本文 »
+-------+

ここ最近、ネットニュースや雑誌での紹介記事が増えているのが京阪5000系。
7両編成の全てが片側5扉、正に扉だらけの電車なのですが…
ラッシュ時以外は2扉を締め切り、見出し写真の通り扉の前に座席が降りてきます。
5扉車5000系が登場したのは昭和45年。
ひっ迫するラッシュ輸送に対する切り札、最混雑する大阪方の区間急行用に7両×7編成が投入されました。
日中は京都方面にも急行運用で姿を見せました。昭和50年代中頃、鴨川堤防上を走る5000系電車の写真を発見。
この写真、色褪せてますが扉だらけの様子がわかります。
正面から見ると角々。当時、卵型断面の鋼製車両が中心だった京阪電車では特異的、
初期のアルミ製車両の特徴をよく表す箱型車体でした。
当時は貴重な冷房車で人気だったそうな。
当時の京阪電車といえば、冷房の吹き出し口がクルクル回る回転グリル。
そして扉部分、不使用時は2つ折りになる跳ね上げ式のつり革。
そう、京阪5000系で忘れられない事件といえば、御殿山駅付近で発生した脱線転覆事故。
子供のいたずらによる置石が原因で、先頭車両だった5554型が脱線転覆大破し廃車になっています。
なのでこの5554型は、新製し元の編成に組み込まれた2代目車両になります。
さて、昭和、平成と走った京阪5000系ですが、塗装が変更され、令和になっても活躍中。

+-------+

提供された項目 »
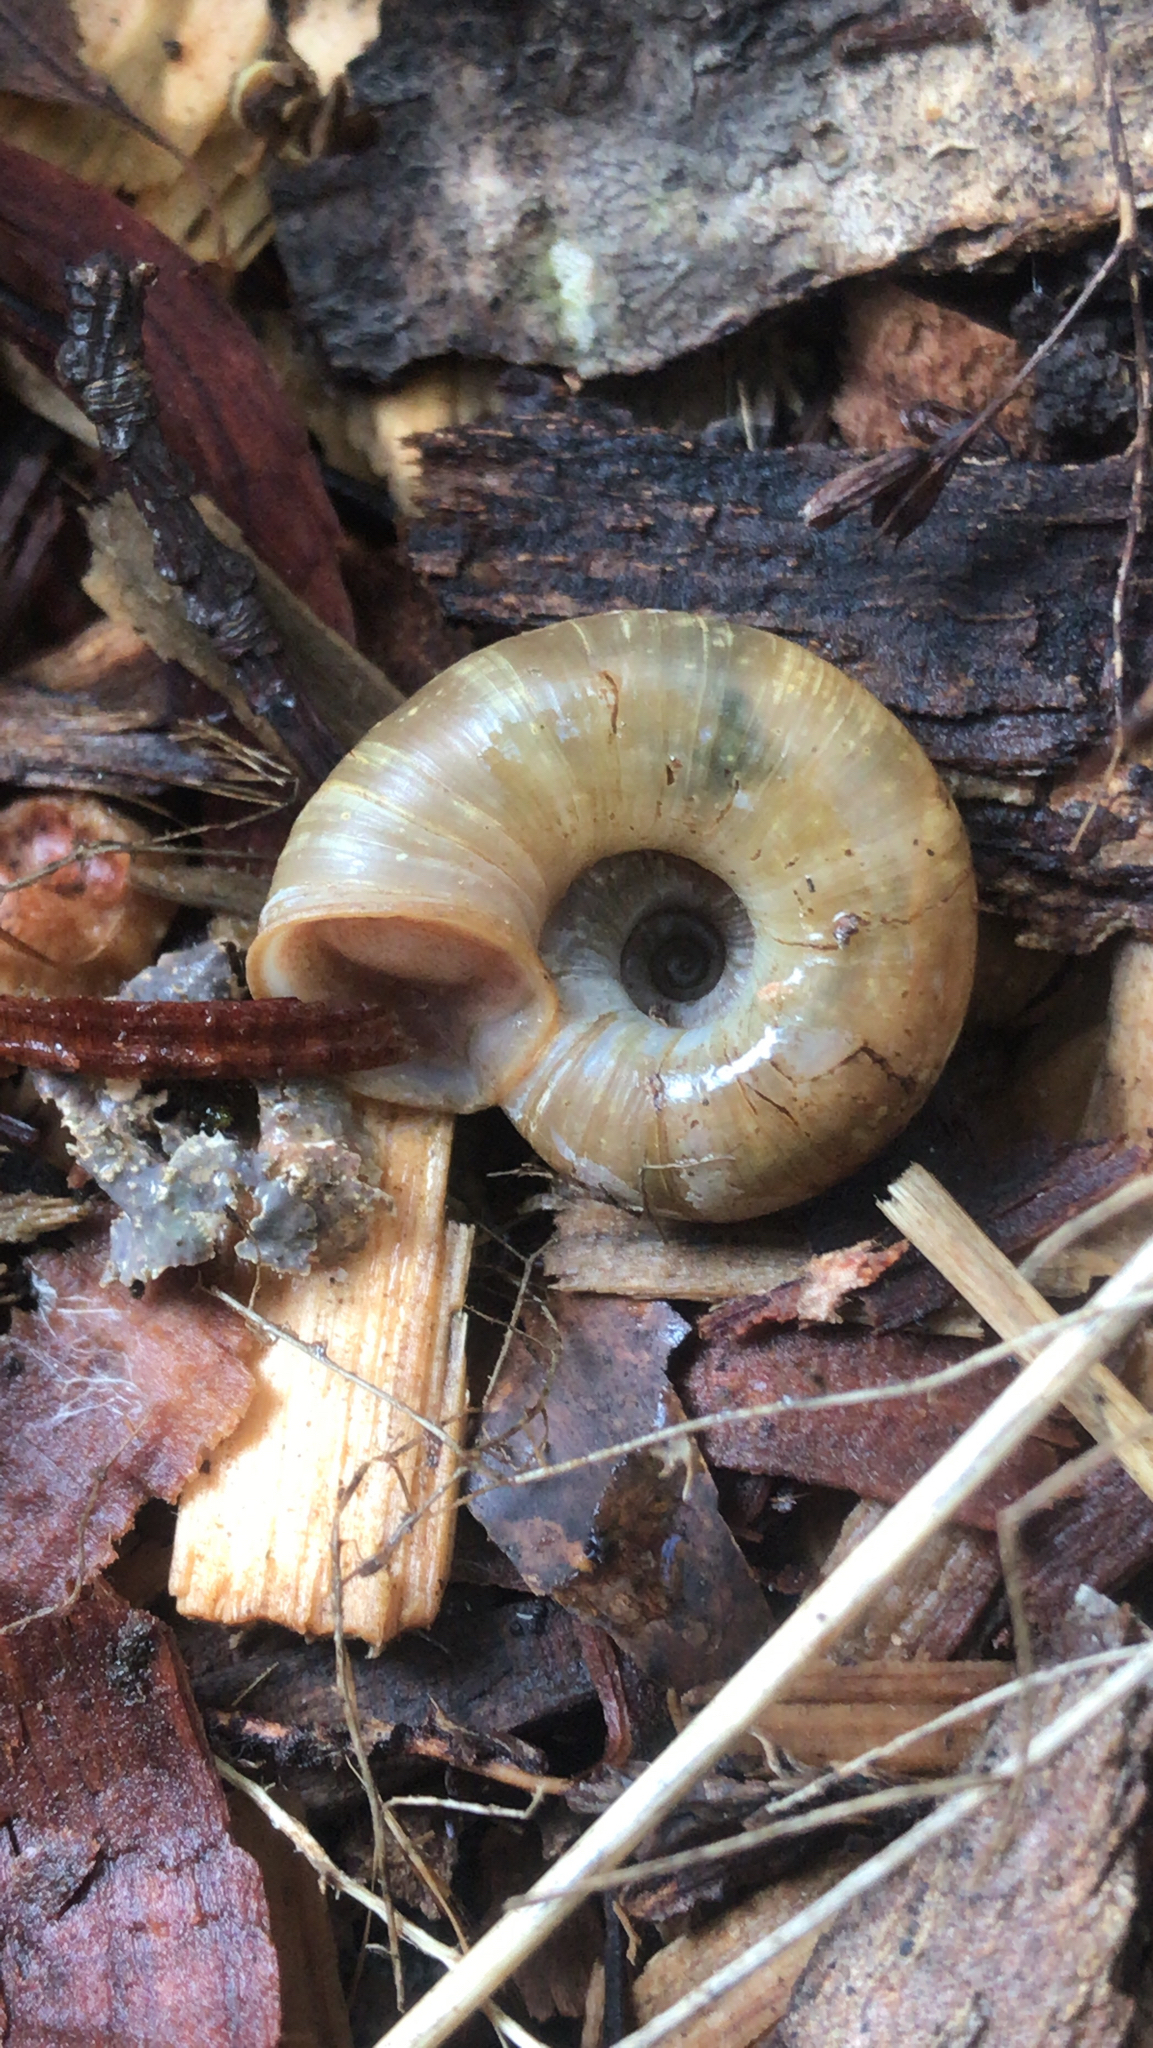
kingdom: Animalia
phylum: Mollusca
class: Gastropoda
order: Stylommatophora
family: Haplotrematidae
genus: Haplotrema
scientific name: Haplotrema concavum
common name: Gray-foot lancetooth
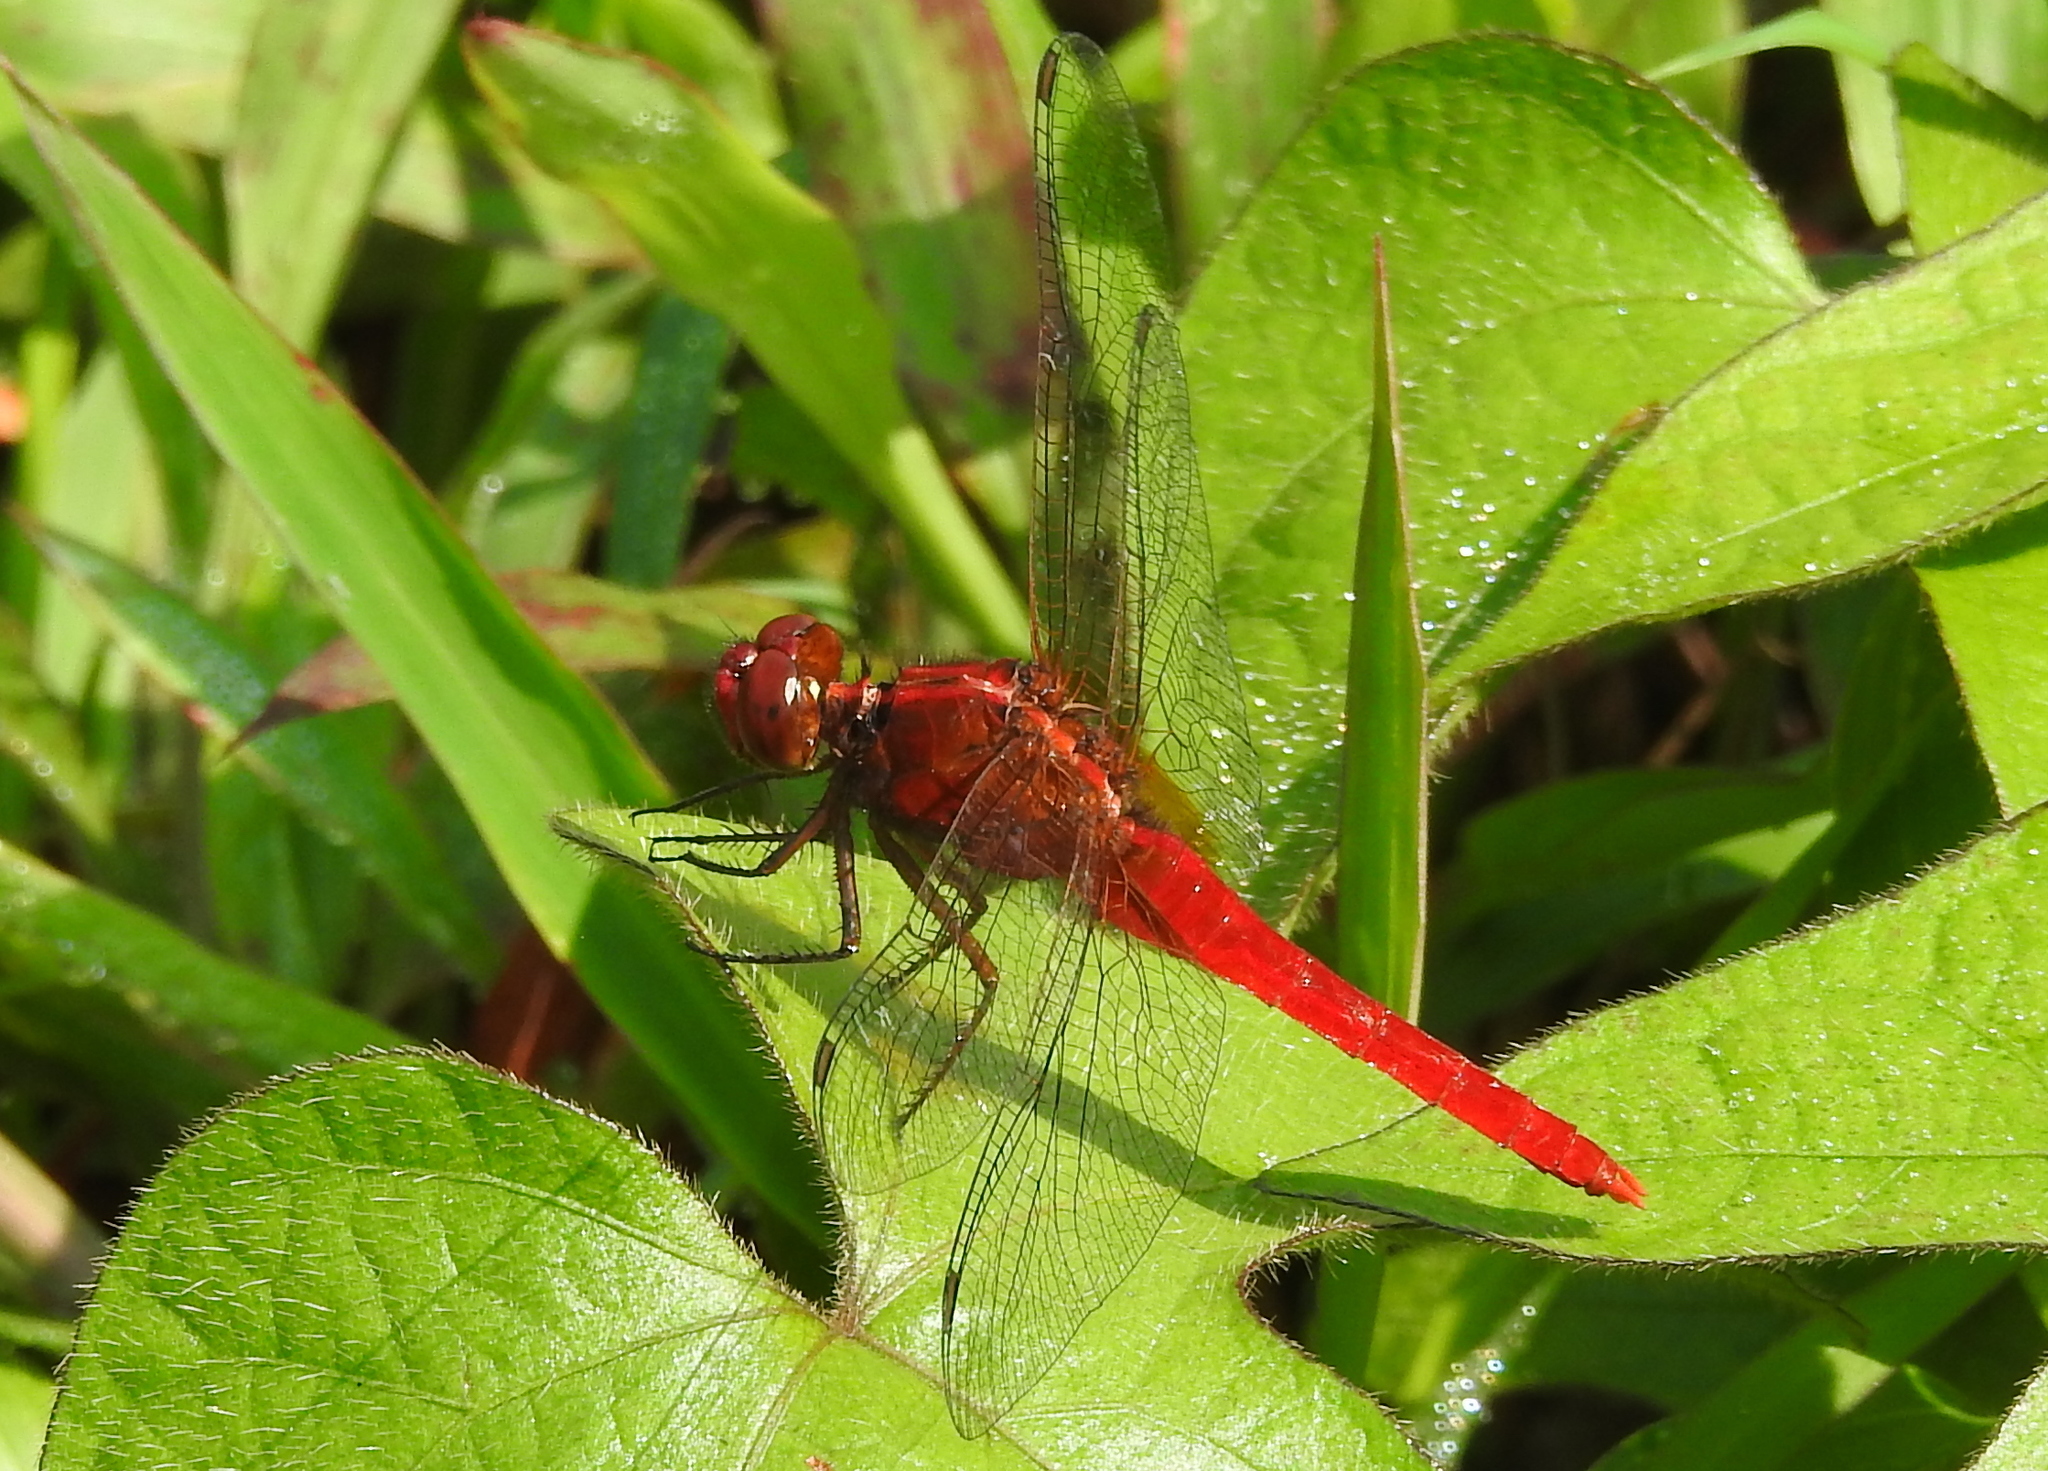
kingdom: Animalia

+-------+

課題 1 » 京阪5000系についての本文に出てくる元号をすべて挙げよ。
課題 2 » 京阪5000系についての本文の続きを、最後の文のあとから書け。
項目は参照しなくてよい。

解答 1 » 昭和、平成、令和

解答 2 »
写真は平成22年暮れのものですがご容赦(40周年の副票がついています)。
塗装は新旧異なりますが5606、3つ上の写真と同車両です。
古い車両も修繕を繰り返し60年近く大切に使用する京阪電車ですから、まだまだ安泰と思われましたが…
昭和34年製(61年モノ)の車体が少数ながら健在の2600系。
昭和39年が製造初年(56年モノ)の2200系はまだまだ主力級の活躍。
昭和44年が製造初年(51年モノ)の2400系は廃車もなく、全車両活躍中。
これらの卵型断面の古い鋼製車両より先に廃車対象となり、間もなく姿を消す予定。
より古い電車より先に廃車になるのは…まずは京橋駅を皮切りに順次設置されるホームドアに対応できないから。
時代の要請で登場し、時代の要請で廃車せざるを得ない、時代を映す鏡のような車両です。